Fakt 3: Aktualität als rechtlicher Maßstab
Eine Brandschutzordnung entfaltet nur dann ihre rechtliche und organisatorische Wirkung, wenn sie regelmäßig überprüft und aktualisiert wird. Veraltete Regelungen können als Organisationsmangel gewertet werden und das Haftungsrisiko erhöhen.
Überprüfung, Aktualisierung und Dokumentation
Die DIN 14096 legt großen Wert auf die Aktualität der Brandschutzordnung. Der Arbeitgebende ist verpflichtet, sie mindestens alle zwei Jahre durch eine fachkundige Person überprüfen zu lassen. Änderungen baulicher, organisatorischer oder nutzungsbedingter Art können jedoch auch eine frühere Anpassung erforderlich machen.
Die Überprüfung ist zu dokumentieren. Zwar macht die Norm keine detaillierten Vorgaben zur Form, in der Praxis hat sich jedoch eine schriftliche Dokumentation etabliert. Der Aushang von Teil A kann mit einem aktualisierten Datum versehen oder durch Prüfplaketten kenntlich gemacht werden. Die Fachkunde der prüfenden Person ist nachzuweisen, etwa durch eine Ausbildung zum Brandschutzbeauftragten oder durch entsprechende Schulungen.
Erstellung und Pflege in der betrieblichen Praxis
Bei der Erstellung einer Brandschutzordnung empfiehlt es sich, auf bestehende Unterlagen zurückzugreifen. Dazu zählen Bauordnungen, Brandschutzkonzepte, Gefährdungsbeurteilungen, Baugenehmigungen sowie Erkenntnisse aus Begehungen durch Behörden, Sachverständige oder Versicherer. Erfahrungen aus Evakuierungen oder Räumungen liefern zusätzliche praxisnahe Hinweise.

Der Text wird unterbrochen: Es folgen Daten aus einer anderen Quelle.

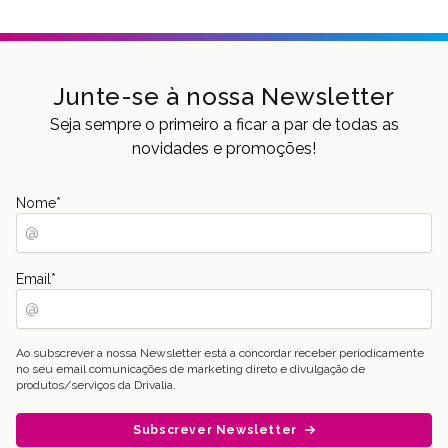
Junte-se à nossa Newsletter
Seja sempre o primeiro a ficar a par de todas as
novidades e promoções!
Nome
*
Email
*
Ao subscrever a nossa Newsletter está a concordar receber periodicamente
no seu email comunicações de marketing direto e divulgação de
produtos/serviços da Drivalia.
Subscrever Newsletter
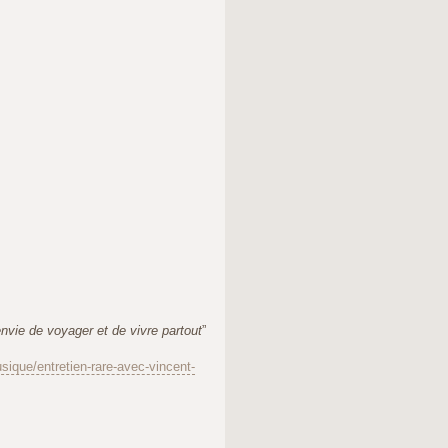
envie de voyager et de vivre partout
”
ique/entretien-rare-avec-vincent-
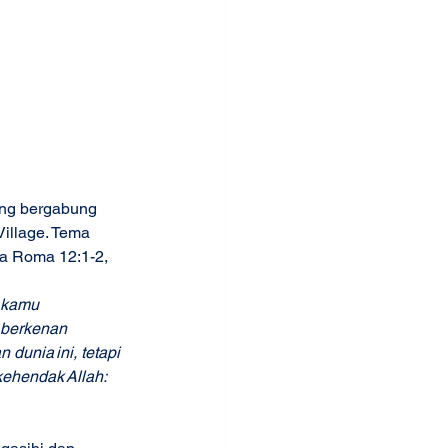
ang bergabung 
illage. Tema 
a Roma 12:1-2,  
 kamu 
berkenan 
dunia ini, tetapi 
hendak Allah: 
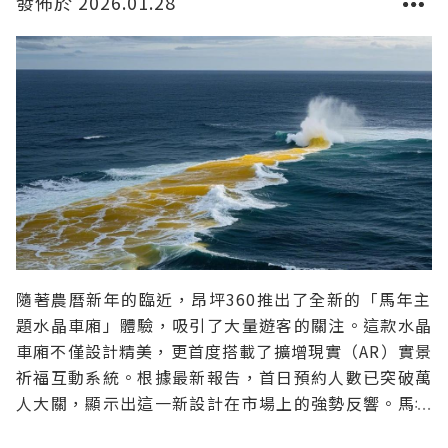
發佈於 2026.01.28
隨著農曆新年的臨近，昂坪360推出了全新的「馬年主
題水晶車廂」體驗，吸引了大量遊客的關注。這款水晶
車廂不僅設計精美，更首度搭載了擴增現實（AR）實景
祈福互動系統。根據最新報告，首日預約人數已突破萬
人大關，顯示出這一新設計在市場上的強勢反響。馬年
主題水晶車廂的設計理念1. 獨特的視覺體驗「馬年主題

Aus Gründen der Pflegefreundlichkeit sollten in den Teilen B und C keine Namen, sondern Funktionen benannt werden. Dadurch lassen sich Anpassungen bei Personalwechseln vermeiden. Eine Unterzeichnung aller Teile durch den Arbeitgebenden unterstreicht den verbindlichen Charakter und stärkt die Akzeptanz im Betrieb.
Fazit
Die Brandschutzordnung nach DIN 14096 ist ein zentrales Element des organisatorischen Brandschutzes. Ihre klare Struktur, die zielgruppenspezifische Aufteilung und die normierten Mindestinhalte schaffen eine verlässliche Grundlage für Prävention und Schadensbegrenzung. Voraussetzung für ihre Wirksamkeit sind eine sorgfältige Erstellung, die konsequente Einbindung in betriebliche Abläufe sowie eine regelmäßige Überprüfung. In dieser Form trägt die Brandschutzordnung maßgeblich dazu bei, Risiken zu minimieren, Verantwortlichkeiten zu klären und den Schutz von Menschen, Sachwerten und Umwelt nachhaltig zu unterstützen.